Actualité publiée il y a 1 année 6 mois 4 semaines
Scientific Reports
Une femme enceinte sur 3 ou 4 est dépistée positive au streptocoque du groupe B (SGB) durant sa grossesse et la majorité de ces femmes choisissent de recevoir une antibioprophylaxie pendant le travail

Une femme enceinte sur 3 ou 4 est dépistée positive au streptocoque du groupe B (SGB) durant sa grossesse et la majorité de ces femmes choisissent de recevoir une antibioprophylaxie pendant le travail pour prévenir la transmission du SGB à leur bébé à la naissance. Les infections infantiles pouvant entraîner des maladies graves, dont la méningite et le décès du nourrisson, le traitement antibiotique est une stratégie de prévention importante. Cependant, les antibiotiques administrés pendant le travail, retardent l’arrivée et la colonisation de bactéries saines dans le microbiote intestinal des bébés, et ce retard s’accroît avec la durée d'exposition aux antibiotiques, révèle cette étude de l’Université McMaster. Un appel non pas à ne pas considérer cette option prophylactique mais à mieux cerner l'influence des variables maternelles sur le microbiome intestinal infantile.

Les antibiotiques administrés pendant le travail pour éliminer le risque d’infection au SGB affectent le développement des bactéries intestinales chez les bébés, qui présentent donc un retard dans la maturation du microbiote. Cet effet de retard s’avère « spectaculaire » durant les premiers jours et semaines de vie de l’enfant, puis s'estompe en grande partie à l'âge de 12 semaines.

 

La colonisation microbienne précoce est essentielle à un développement sain de l’enfant, en raison de répercussions sur les processus métaboliques et immunologiques tout au long de la vie, explique le Dr Jennifer Stearns, auteur principal de l'étude et professeur de médecine à l'Université McMaster. L’équipe a suivi 74 paires mère-enfant et évalué le développement des bactéries intestinales chez les nourrissons à 4 reprises au cours des 12 premières semaines de vie, à 3 jours, 10 jours, 6 semaines et 12 semaines. Les bébés nourris au sein, nés à terme, en bonne santé, nés principalement par voie vaginale, un faible pourcentage étant né par césarienne, avaient été exposés à des antibiotiques pour prévenir une infection.

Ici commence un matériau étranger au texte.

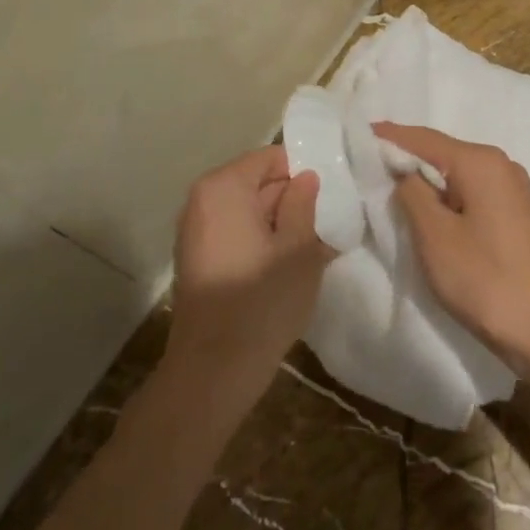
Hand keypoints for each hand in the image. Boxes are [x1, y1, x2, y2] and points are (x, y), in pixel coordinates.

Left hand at [165, 147, 329, 403]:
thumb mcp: (298, 249)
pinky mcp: (198, 258)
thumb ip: (305, 204)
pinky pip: (237, 232)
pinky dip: (262, 240)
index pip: (272, 157)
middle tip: (331, 219)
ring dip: (281, 222)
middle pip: (258, 182)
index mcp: (224, 187)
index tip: (334, 192)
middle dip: (294, 198)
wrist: (212, 371)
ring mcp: (196, 230)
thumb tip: (306, 177)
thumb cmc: (261, 302)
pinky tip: (288, 264)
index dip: (304, 170)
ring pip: (249, 210)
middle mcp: (202, 199)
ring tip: (316, 243)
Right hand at [374, 123, 529, 368]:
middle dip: (404, 157)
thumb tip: (403, 171)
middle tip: (365, 164)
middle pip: (441, 151)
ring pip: (456, 173)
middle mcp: (499, 164)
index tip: (356, 135)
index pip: (423, 138)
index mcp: (480, 162)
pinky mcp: (515, 214)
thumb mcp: (435, 236)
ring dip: (424, 180)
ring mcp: (512, 189)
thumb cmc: (487, 280)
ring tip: (388, 187)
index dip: (387, 137)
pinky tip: (426, 210)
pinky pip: (470, 192)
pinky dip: (444, 196)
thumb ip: (412, 193)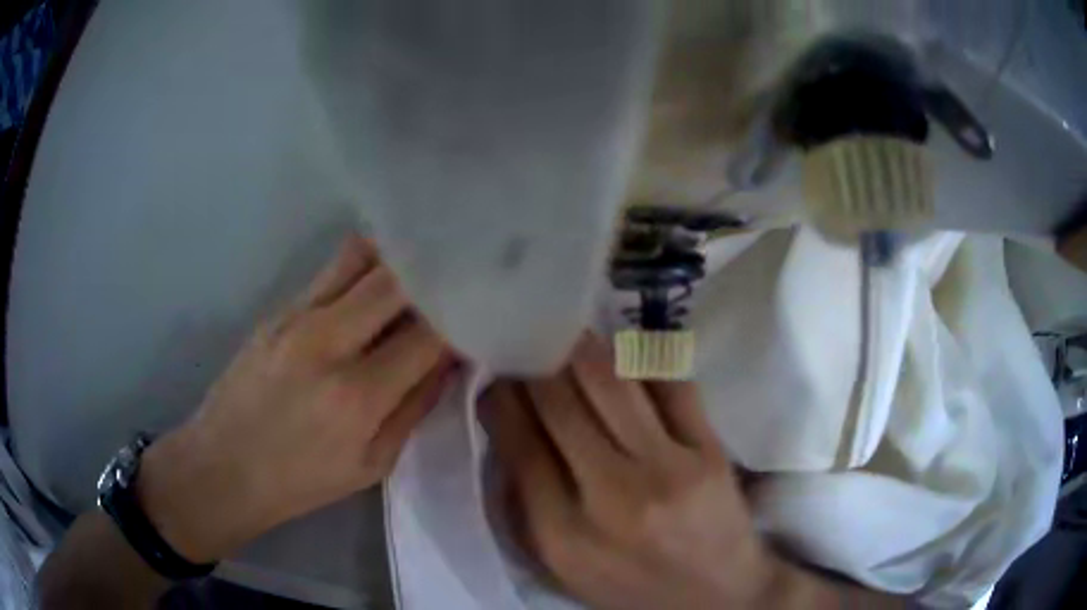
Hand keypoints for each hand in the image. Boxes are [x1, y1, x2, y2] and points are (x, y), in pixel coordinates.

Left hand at [137, 234, 456, 563]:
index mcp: (359, 395)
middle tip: (461, 274)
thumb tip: (449, 360)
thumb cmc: (301, 481)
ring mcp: (299, 316)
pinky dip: (365, 265)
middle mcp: (329, 342)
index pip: (431, 334)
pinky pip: (333, 269)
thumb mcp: (372, 464)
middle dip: (436, 274)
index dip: (462, 317)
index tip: (482, 310)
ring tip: (422, 264)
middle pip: (398, 280)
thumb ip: (415, 407)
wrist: (223, 466)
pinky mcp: (279, 308)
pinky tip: (377, 277)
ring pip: (362, 255)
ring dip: (399, 256)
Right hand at [481, 334, 776, 609]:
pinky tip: (624, 358)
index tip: (498, 379)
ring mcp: (668, 469)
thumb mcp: (563, 567)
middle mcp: (612, 497)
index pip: (518, 445)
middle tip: (531, 348)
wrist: (718, 596)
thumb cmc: (631, 586)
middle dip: (536, 364)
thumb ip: (527, 504)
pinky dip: (639, 361)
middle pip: (559, 403)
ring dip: (580, 350)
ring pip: (611, 380)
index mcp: (563, 535)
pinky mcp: (710, 451)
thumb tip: (508, 428)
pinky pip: (669, 383)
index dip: (501, 399)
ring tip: (568, 338)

  • La recherche montre un retard dans l'expansion des bactéries, en particulier du genre Bifidobacterium.
  • Si l’équilibre des communautés bactériennes semble rétabli chez les enfants à l’âge de 12 semaines, les auteurs font l’hypothèse d’effets possibles de ce déséquilibre précoce sur la santé du nourrisson, d'autant qu’il intervient lors d’une fenêtre de développement importante.

 

Une étude plus large est en cours qui vise à déterminer les conséquences à long terme de l’exposition des bébés aux antibiotiques pendant le travail sur la santé et le risque de maladie.